DESCRIPTION OF THE TASK: Please retype all of the entries that follow, leaving the images out.

Data items

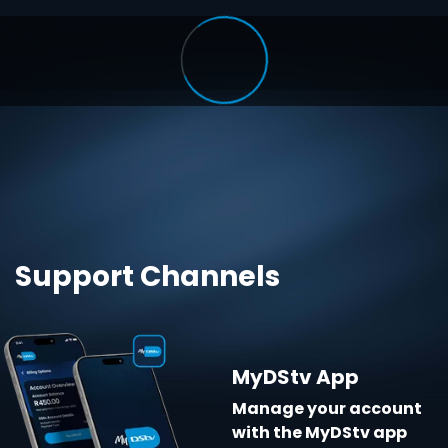
Support Channels
MyDStv App
Manage your account
with the MyDStv app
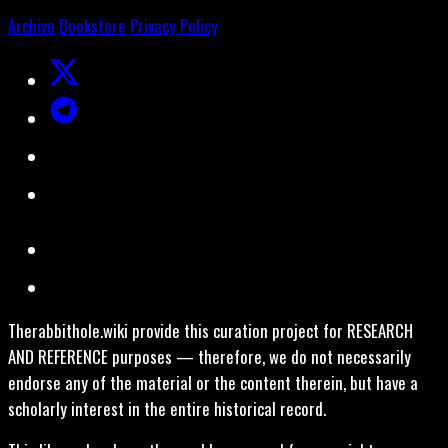
Archive
Bookstore
Privacy Policy
Therabbithole.wiki provide this curation project for RESEARCH
AND REFERENCE purposes — therefore, we do not necessarily
endorse any of the material or the content therein, but have a
scholarly interest in the entire historical record.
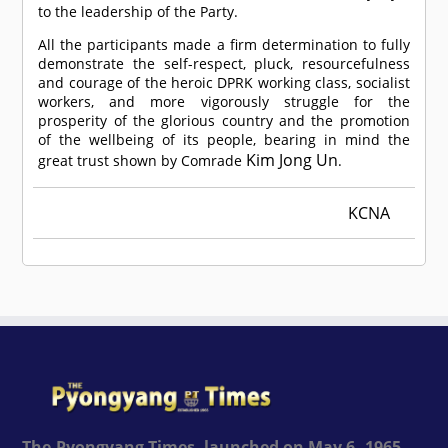
to the leadership of the Party.
All the participants made a firm determination to fully
demonstrate the self-respect, pluck, resourcefulness
and courage of the heroic DPRK working class, socialist
workers, and more vigorously struggle for the
prosperity of the glorious country and the promotion
of the wellbeing of its people, bearing in mind the
Kim Jong Un
great trust shown by
Comrade
.
KCNA
The Pyongyang Times, launched on May 6, 1965,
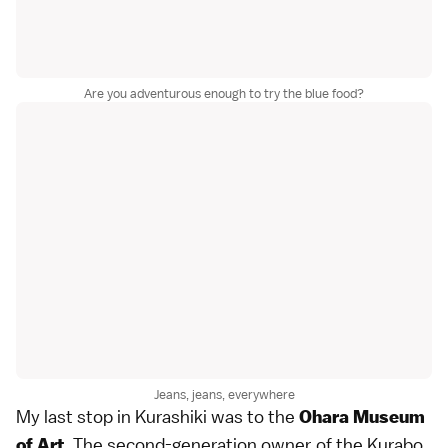
Are you adventurous enough to try the blue food?
Jeans, jeans, everywhere
My last stop in Kurashiki was to the
Ohara Museum
The second-generation owner of the Kurabo
of Art.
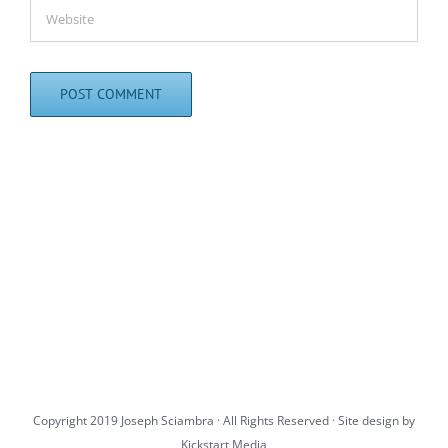
Copyright 2019 Joseph Sciambra · All Rights Reserved · Site design by
Kickstart Media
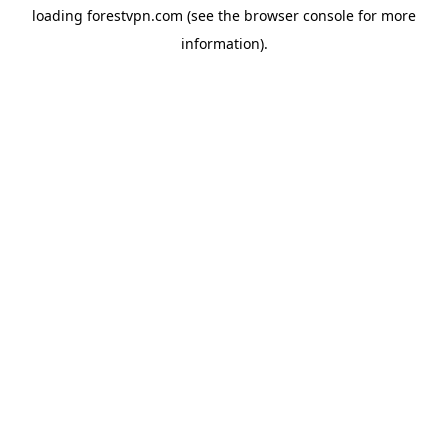
loading
forestvpn.com
(see the
browser console
for more
information).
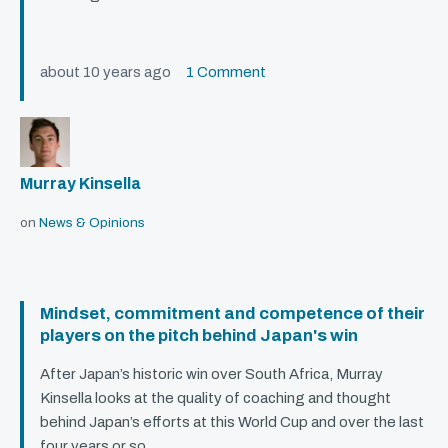
about 10 years ago
1 Comment
Murray Kinsella
on
News & Opinions
Mindset, commitment and competence of their
players on the pitch behind Japan's win
After Japan’s historic win over South Africa, Murray
Kinsella looks at the quality of coaching and thought
behind Japan’s efforts at this World Cup and over the last
four years or so.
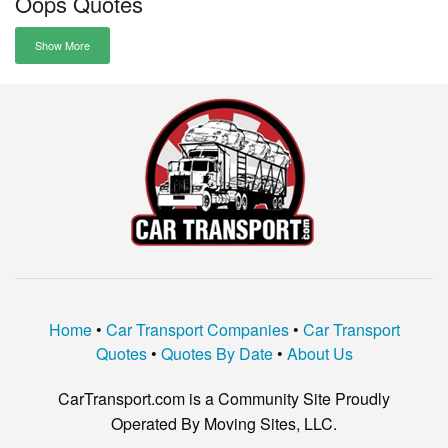
Oops Quotes
Show More
Home
•
Car Transport Companies
•
Car Transport
Quotes
•
Quotes By Date
•
About Us
CarTransport.com is a Community Site Proudly
Operated By Moving Sites, LLC.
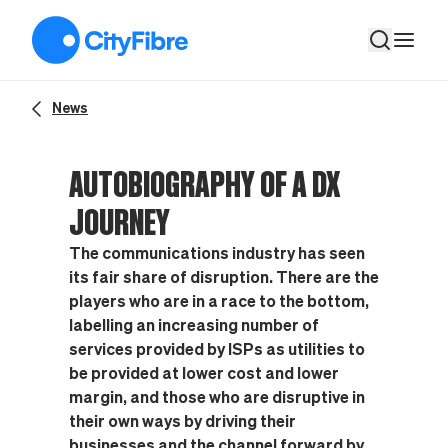
Autobiography of a DX journey
News
AUTOBIOGRAPHY OF A DX
JOURNEY
The communications industry has seen
its fair share of disruption. There are the
players who are in a race to the bottom,
labelling an increasing number of
services provided by ISPs as utilities to
be provided at lower cost and lower
margin, and those who are disruptive in
their own ways by driving their
businesses and the channel forward by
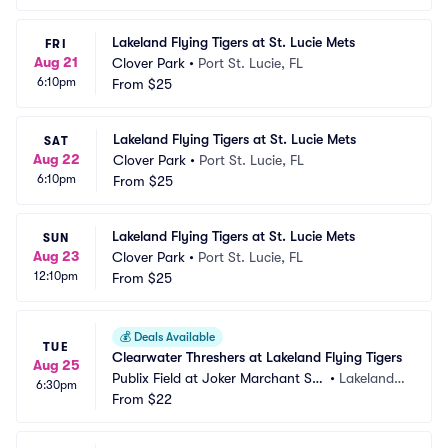
Lakeland Flying Tigers at St. Lucie Mets
FRI
Aug 21
Clover Park
•
Port St. Lucie, FL
6:10pm
From
$25
Lakeland Flying Tigers at St. Lucie Mets
SAT
Aug 22
Clover Park
•
Port St. Lucie, FL
6:10pm
From
$25
Lakeland Flying Tigers at St. Lucie Mets
SUN
Aug 23
Clover Park
•
Port St. Lucie, FL
12:10pm
From
$25
💰
Deals Available
TUE
Clearwater Threshers at Lakeland Flying Tigers
Aug 25
Publix Field at Joker Marchant Sta
•
Lakeland,
6:30pm
dium
From
$22
 FL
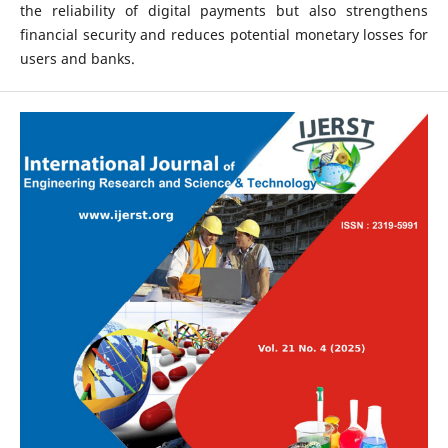
the reliability of digital payments but also strengthens
financial security and reduces potential monetary losses for
users and banks.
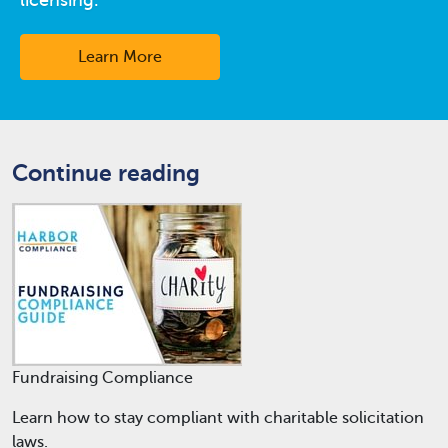
Learn More
Continue reading
Fundraising Compliance
Learn how to stay compliant with charitable solicitation
laws.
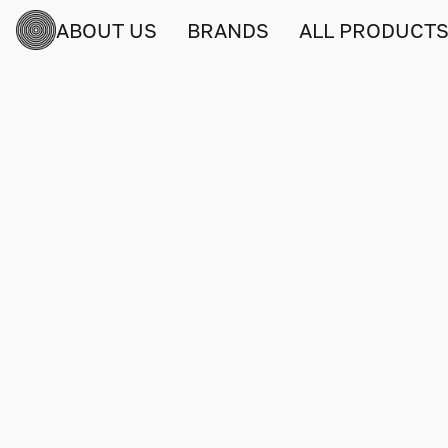
ABOUT US
BRANDS
ALL PRODUCT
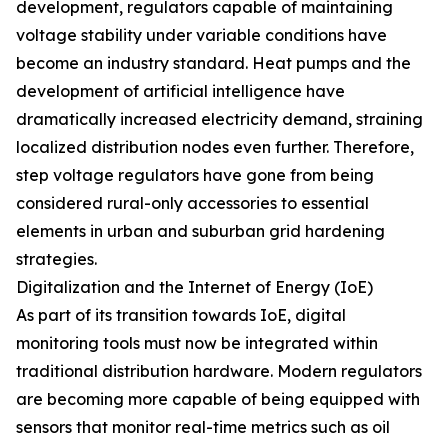
development, regulators capable of maintaining
voltage stability under variable conditions have
become an industry standard. Heat pumps and the
development of artificial intelligence have
dramatically increased electricity demand, straining
localized distribution nodes even further. Therefore,
step voltage regulators have gone from being
considered rural-only accessories to essential
elements in urban and suburban grid hardening
strategies.
Digitalization and the Internet of Energy (IoE)
As part of its transition towards IoE, digital
monitoring tools must now be integrated within
traditional distribution hardware. Modern regulators
are becoming more capable of being equipped with
sensors that monitor real-time metrics such as oil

SOLUTION TO THE EXERCISE:
Support Channels
MyDStv App
Manage your account
with the MyDStv app
Archive
Bookstore
Privacy Policy
Therabbithole.wiki provide this curation project for RESEARCH
AND REFERENCE purposes — therefore, we do not necessarily
endorse any of the material or the content therein, but have a
scholarly interest in the entire historical record.
to the leadership of the Party.
All the participants made a firm determination to fully
demonstrate the self-respect, pluck, resourcefulness
and courage of the heroic DPRK working class, socialist
workers, and more vigorously struggle for the
prosperity of the glorious country and the promotion
of the wellbeing of its people, bearing in mind the
Kim Jong Un
great trust shown by
Comrade
.
KCNA
The Pyongyang Times, launched on May 6, 1965,
Are you adventurous enough to try the blue food?
Jeans, jeans, everywhere
My last stop in Kurashiki was to the
Ohara Museum
The second-generation owner of the Kurabo
of Art.
Copyright 2019 Joseph Sciambra · All Rights Reserved · Site design by
Kickstart Media
loading
forestvpn.com
(see the
browser console
for more
information).
about 10 years ago
1 Comment
Murray Kinsella
on
News & Opinions
Mindset, commitment and competence of their
players on the pitch behind Japan's win
After Japan’s historic win over South Africa, Murray
Kinsella looks at the quality of coaching and thought
behind Japan’s efforts at this World Cup and over the last
four years or so.
Oops Quotes
Show More
Home
•
Car Transport Companies
•
Car Transport
Quotes
•
Quotes By Date
•
About Us
CarTransport.com is a Community Site Proudly
Operated By Moving Sites, LLC.
Autobiography of a DX journey
News
AUTOBIOGRAPHY OF A DX
JOURNEY
The communications industry has seen
its fair share of disruption. There are the
players who are in a race to the bottom,
labelling an increasing number of
services provided by ISPs as utilities to
be provided at lower cost and lower
margin, and those who are disruptive in
their own ways by driving their
businesses and the channel forward by
Lakeland Flying Tigers at St. Lucie Mets
FRI
Aug 21
Clover Park
•
Port St. Lucie, FL
6:10pm
From
$25
Lakeland Flying Tigers at St. Lucie Mets
SAT
Aug 22
Clover Park
•
Port St. Lucie, FL
6:10pm
From
$25
Lakeland Flying Tigers at St. Lucie Mets
SUN
Aug 23
Clover Park
•
Port St. Lucie, FL
12:10pm
From
$25
💰
Deals Available
TUE
Clearwater Threshers at Lakeland Flying Tigers
Aug 25
Publix Field at Joker Marchant Sta
•
Lakeland,
6:30pm
dium
From
$22
 FL
the reliability of digital payments but also strengthens
financial security and reduces potential monetary losses for
users and banks.
Learn More
Continue reading
Fundraising Compliance
Learn how to stay compliant with charitable solicitation
laws.
ABOUT US
BRANDS
ALL PRODUCT
development, regulators capable of maintaining
voltage stability under variable conditions have
become an industry standard. Heat pumps and the
development of artificial intelligence have
dramatically increased electricity demand, straining
localized distribution nodes even further. Therefore,
step voltage regulators have gone from being
considered rural-only accessories to essential
elements in urban and suburban grid hardening
strategies.
Digitalization and the Internet of Energy (IoE)
As part of its transition towards IoE, digital
monitoring tools must now be integrated within
traditional distribution hardware. Modern regulators
are becoming more capable of being equipped with
sensors that monitor real-time metrics such as oil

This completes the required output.